Why We Need Forgiveness Education

“I was too busy trying to survive. I did not have room to bring forgiveness into my world.”

These two sentences together, spoken by someone who lived with an abusive partner for decades, is one of the strongest rationales I have ever read for forgiveness education, starting with 4-year-olds or 5-year-olds.

Source: Star Media website

Do you see that the person, as an adult, did not have the energy and focus to add something new to her arsenal of survival?

What if forgiveness was a natural part of her survival arsenal starting at an early age?

We do this all the time in education as we help students learn how to speak and write coherent sentences.

We do this all the time in education as we help students learn how to add so that a budget can be maintained.

We do this all the time in education as we help students learn how to be just or fair. Teacher corrections and punishments are swift to come once students enter the school door and then misbehave in the school setting.

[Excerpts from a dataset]

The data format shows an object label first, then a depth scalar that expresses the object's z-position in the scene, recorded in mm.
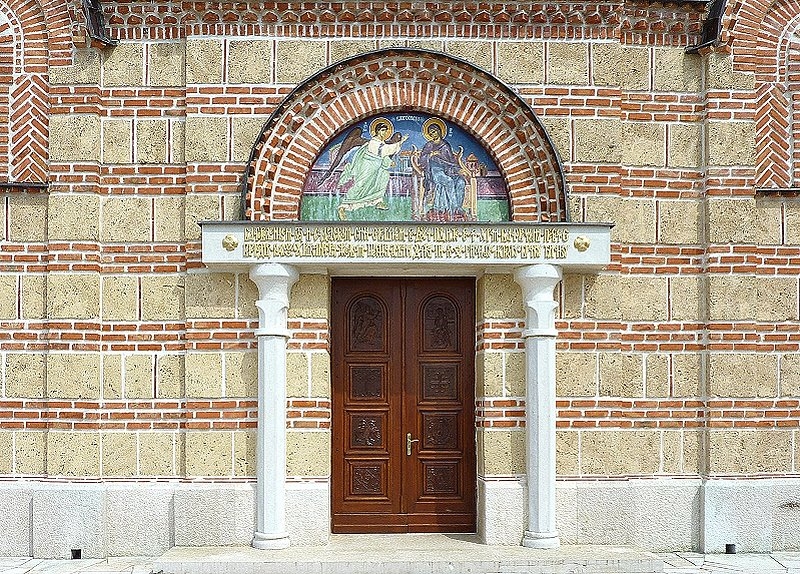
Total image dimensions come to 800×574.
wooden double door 10102
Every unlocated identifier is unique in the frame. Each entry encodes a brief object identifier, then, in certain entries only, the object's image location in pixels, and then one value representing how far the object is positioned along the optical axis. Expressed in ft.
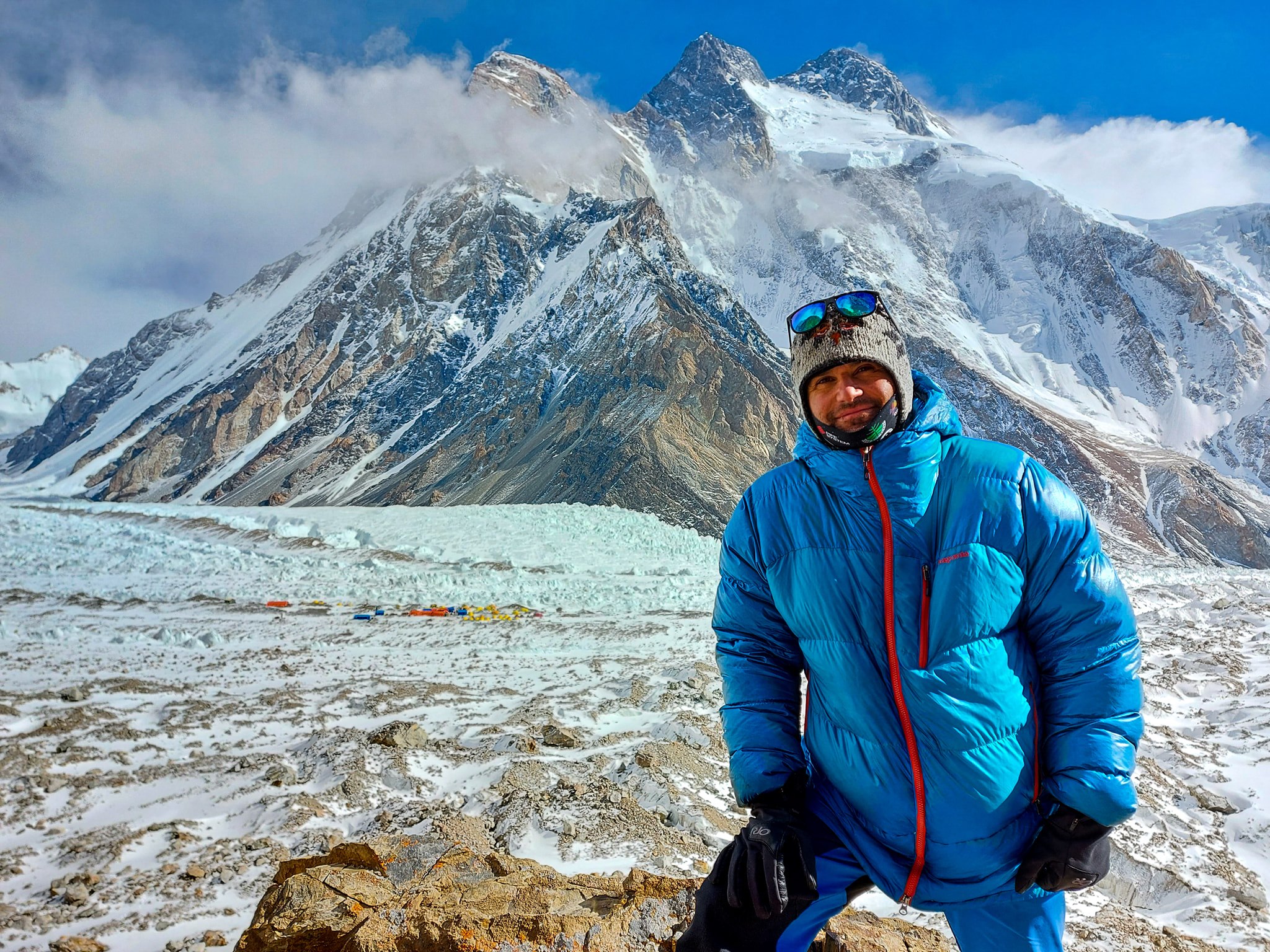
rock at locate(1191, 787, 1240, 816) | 17.99
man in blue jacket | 6.13
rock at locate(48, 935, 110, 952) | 10.89
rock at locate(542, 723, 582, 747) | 20.66
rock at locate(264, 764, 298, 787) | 17.61
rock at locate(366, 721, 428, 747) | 20.07
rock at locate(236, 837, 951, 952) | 8.34
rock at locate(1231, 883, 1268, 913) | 13.39
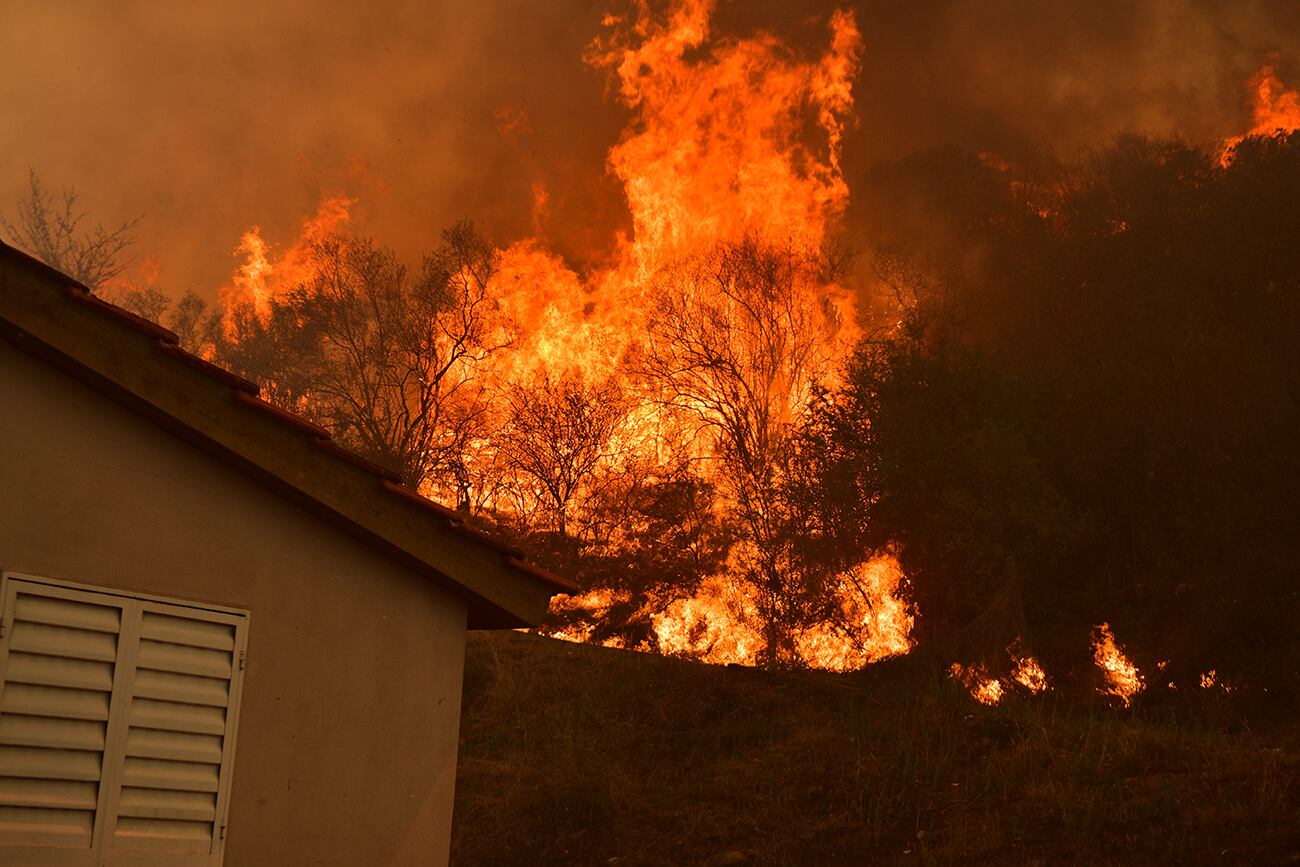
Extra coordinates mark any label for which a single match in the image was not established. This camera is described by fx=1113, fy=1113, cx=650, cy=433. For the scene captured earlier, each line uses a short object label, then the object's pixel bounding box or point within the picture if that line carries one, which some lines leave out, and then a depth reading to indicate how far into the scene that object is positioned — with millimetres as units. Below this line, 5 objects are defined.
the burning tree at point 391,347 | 34125
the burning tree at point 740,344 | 30297
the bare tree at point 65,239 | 38531
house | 6090
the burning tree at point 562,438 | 31531
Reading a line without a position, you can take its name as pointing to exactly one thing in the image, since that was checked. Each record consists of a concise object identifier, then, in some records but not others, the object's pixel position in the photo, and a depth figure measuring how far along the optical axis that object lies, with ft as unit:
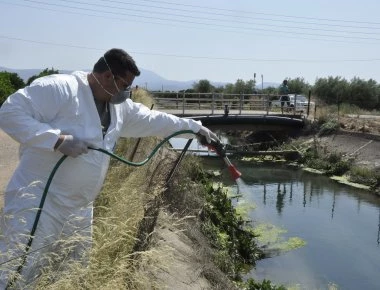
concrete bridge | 76.95
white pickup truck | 87.28
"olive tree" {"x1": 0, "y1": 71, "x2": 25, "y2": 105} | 58.34
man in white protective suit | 8.00
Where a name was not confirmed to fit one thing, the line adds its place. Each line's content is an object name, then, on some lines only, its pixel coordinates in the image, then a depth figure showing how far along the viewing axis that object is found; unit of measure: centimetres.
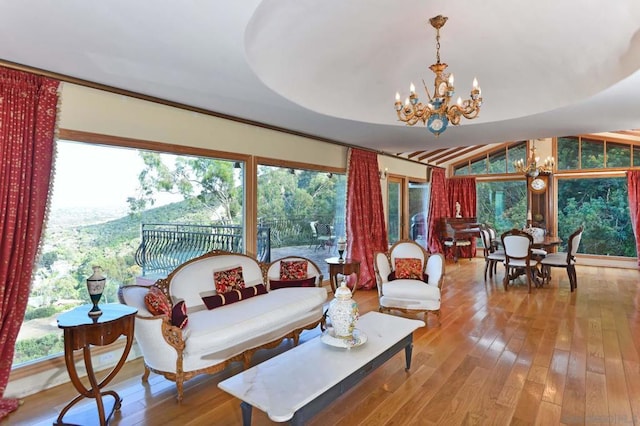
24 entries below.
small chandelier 689
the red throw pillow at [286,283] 407
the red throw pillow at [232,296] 334
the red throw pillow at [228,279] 351
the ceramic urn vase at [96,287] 235
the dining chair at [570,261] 581
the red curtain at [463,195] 981
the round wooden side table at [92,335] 219
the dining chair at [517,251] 577
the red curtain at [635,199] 743
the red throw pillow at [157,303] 270
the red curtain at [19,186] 249
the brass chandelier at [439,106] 266
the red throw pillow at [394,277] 460
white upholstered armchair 423
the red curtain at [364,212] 612
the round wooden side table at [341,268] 469
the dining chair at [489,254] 659
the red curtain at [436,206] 913
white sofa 263
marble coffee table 188
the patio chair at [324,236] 589
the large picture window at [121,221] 297
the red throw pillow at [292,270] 415
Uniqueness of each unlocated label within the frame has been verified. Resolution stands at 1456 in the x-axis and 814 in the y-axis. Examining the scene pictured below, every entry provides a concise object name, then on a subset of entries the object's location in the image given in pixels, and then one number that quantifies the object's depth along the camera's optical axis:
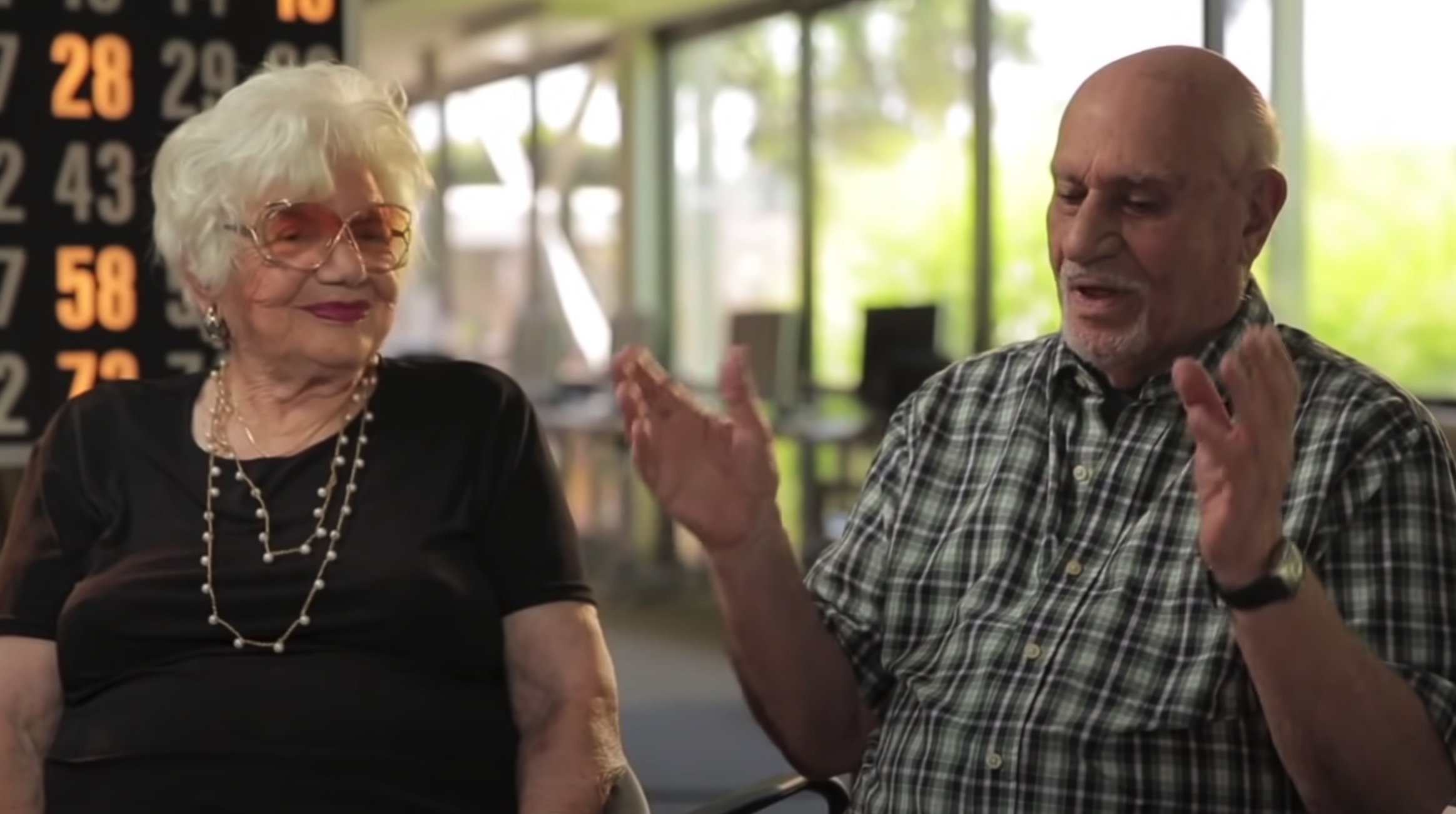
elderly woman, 1.92
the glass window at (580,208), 10.45
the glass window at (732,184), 8.95
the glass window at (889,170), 7.71
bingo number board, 2.89
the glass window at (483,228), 11.54
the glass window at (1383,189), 5.66
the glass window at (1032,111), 6.93
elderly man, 1.58
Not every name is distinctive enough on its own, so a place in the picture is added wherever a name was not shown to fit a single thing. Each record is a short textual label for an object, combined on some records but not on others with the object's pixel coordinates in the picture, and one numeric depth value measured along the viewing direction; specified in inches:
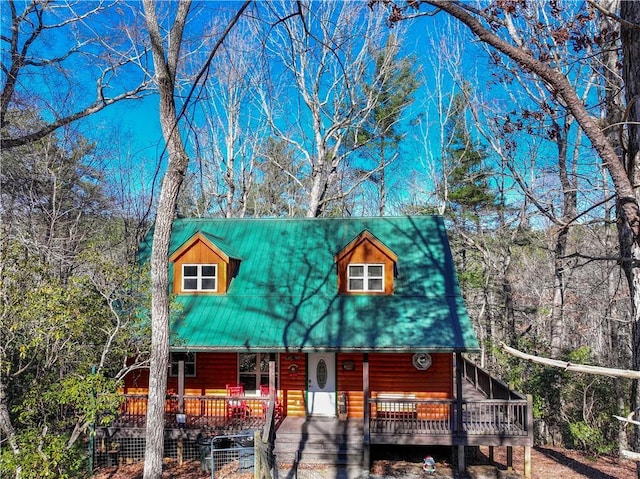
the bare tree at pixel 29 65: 413.7
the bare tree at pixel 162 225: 281.4
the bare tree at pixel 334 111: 828.0
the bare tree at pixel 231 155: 944.3
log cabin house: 450.9
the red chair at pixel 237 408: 475.2
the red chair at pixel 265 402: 487.3
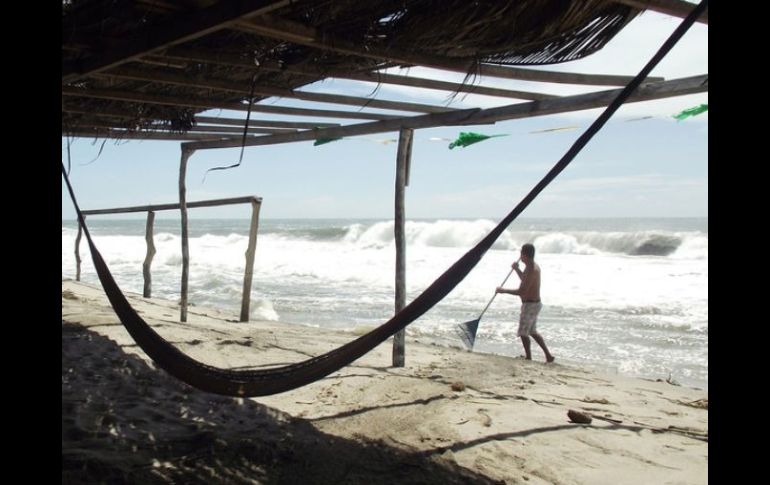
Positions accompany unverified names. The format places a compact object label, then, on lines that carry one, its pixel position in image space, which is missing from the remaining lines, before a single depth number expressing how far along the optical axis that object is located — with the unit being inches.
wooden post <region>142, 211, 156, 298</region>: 337.7
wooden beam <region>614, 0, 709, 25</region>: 74.4
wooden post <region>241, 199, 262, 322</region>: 257.9
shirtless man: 213.9
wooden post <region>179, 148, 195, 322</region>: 243.3
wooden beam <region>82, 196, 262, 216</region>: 250.5
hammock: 55.9
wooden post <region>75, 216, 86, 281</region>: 428.8
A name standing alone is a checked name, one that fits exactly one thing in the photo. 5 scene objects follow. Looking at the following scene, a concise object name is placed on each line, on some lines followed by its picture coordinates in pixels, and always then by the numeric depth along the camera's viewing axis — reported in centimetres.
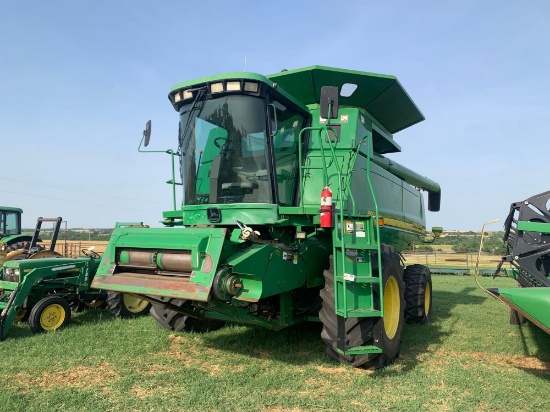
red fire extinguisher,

▶ **Prompt**
Write out the passage on forgiveness education word for word, between "What if forgiveness" and "write coherent sentences.", inclusive. This data has no connection to the passage on forgiveness education.

▶ **Expected answer**
What if forgiveness was a natural part of her survival arsenal starting at an early age?

We do this all the time in education as we help students learn how to speak and write coherent sentences.